— Texto fornecido —

▬▬▬

"Os espelhos estão cheios de gente.
Os invisíveis nos vêem.
Os esquecidos se lembram de nós.
Quando nos vemos, os vemos.
Quando nos vamos, se vão?"
Eduardo Galeano: Espelhos

sábado, 25 de junho de 2016

Valores burgueses (1870-1914)

M. Jourdain, Le Bourgeois Gentilhomme, o personagem-título da peça de Molière

"Espetacular" parece ser a palavra correta para descrever os diversos aspectos do mundo público burguês. A sociedade nervosa e de estímulos contínuos se manifesta com especial intensidade no centro do capitalismo: o consumo de mercadorias. Através do consumo, ato final e ao mesmo tempo regenerador, é possível perceber traços e valores dessa "nova era".

O próprio ato de consumir mudou de sentido. Se tomarmos a Inglaterra como parâmetro, podemos notar que em Londres se realizava uma transformação que ainda caracteriza a cultura urbana contemporânea: o consumo como prazer, diversão e exercício de sociabilidade.

Durante quase toda a era vitoriana, consumir foi um ato associado ao desperdício, à indulgência e mesmo à imoralidade e à falta de controle. No entanto, desde os anos de 1860, restaurantes, hotéis, teatros, museus, exposições e clubes, associados à expansão do transporte público e ao advento da imprensa popular, alteravam gradualmente esse sentido negativo do ato de consumir.

Como componentes dessa "nova era de consumo" estavam as lojas de departamento. O auge do consumo como um ato refinado e seguro pode ser estabelecido com a fundação da grande loja de atendimento de massa por Harry Gordon Selfridge, na Oxford Street, em 1909. Em sua loja ele introduziu um restaurante, montou vitrines espetaculares, acreditou em uma decoração luxuosa e se amparou em um forte esquema publicitário. Nesse ambiente comercial, Selfridge esperava que seus clientes considerassem as compras não como uma ação econômica, mas como uma celebração social e cultural. Consumo como lazer era a nova tônica do mercado capitalista da virada do século XIX.

▬▬▬

— Dados armazenados —
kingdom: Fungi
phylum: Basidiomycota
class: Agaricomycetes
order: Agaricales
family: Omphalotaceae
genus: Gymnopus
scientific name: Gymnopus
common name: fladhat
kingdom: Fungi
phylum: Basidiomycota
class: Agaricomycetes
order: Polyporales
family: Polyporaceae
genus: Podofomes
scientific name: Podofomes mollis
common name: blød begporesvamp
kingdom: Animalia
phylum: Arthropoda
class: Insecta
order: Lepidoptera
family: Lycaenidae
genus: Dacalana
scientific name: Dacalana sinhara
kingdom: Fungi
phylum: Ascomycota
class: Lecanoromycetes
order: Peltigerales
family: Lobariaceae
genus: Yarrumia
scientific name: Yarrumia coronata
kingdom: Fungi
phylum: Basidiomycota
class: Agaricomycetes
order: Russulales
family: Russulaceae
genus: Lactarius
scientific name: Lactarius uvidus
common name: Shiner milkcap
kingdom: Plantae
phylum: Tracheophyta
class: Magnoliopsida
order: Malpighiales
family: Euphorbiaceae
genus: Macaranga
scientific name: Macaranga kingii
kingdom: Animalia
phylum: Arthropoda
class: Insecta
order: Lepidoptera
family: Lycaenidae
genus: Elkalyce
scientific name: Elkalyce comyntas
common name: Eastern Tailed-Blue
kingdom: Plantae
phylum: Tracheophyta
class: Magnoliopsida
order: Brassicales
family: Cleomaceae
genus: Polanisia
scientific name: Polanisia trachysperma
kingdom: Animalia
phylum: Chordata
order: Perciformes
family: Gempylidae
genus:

▬▬▬

Transcreva, sem nenhuma alteração, o trecho do texto sobre os valores burgueses entre "sábado, 25 de" e "exercício de sociabilidade.", inclusive.

— Resolução do exercício —
sábado, 25 de junho de 2016

Valores burgueses (1870-1914)

M. Jourdain, Le Bourgeois Gentilhomme, o personagem-título da peça de Molière

"Espetacular" parece ser a palavra correta para descrever os diversos aspectos do mundo público burguês. A sociedade nervosa e de estímulos contínuos se manifesta com especial intensidade no centro do capitalismo: o consumo de mercadorias. Através do consumo, ato final e ao mesmo tempo regenerador, é possível perceber traços e valores dessa "nova era".

O próprio ato de consumir mudou de sentido. Se tomarmos a Inglaterra como parâmetro, podemos notar que em Londres se realizava uma transformação que ainda caracteriza a cultura urbana contemporânea: o consumo como prazer, diversão e exercício de sociabilidade.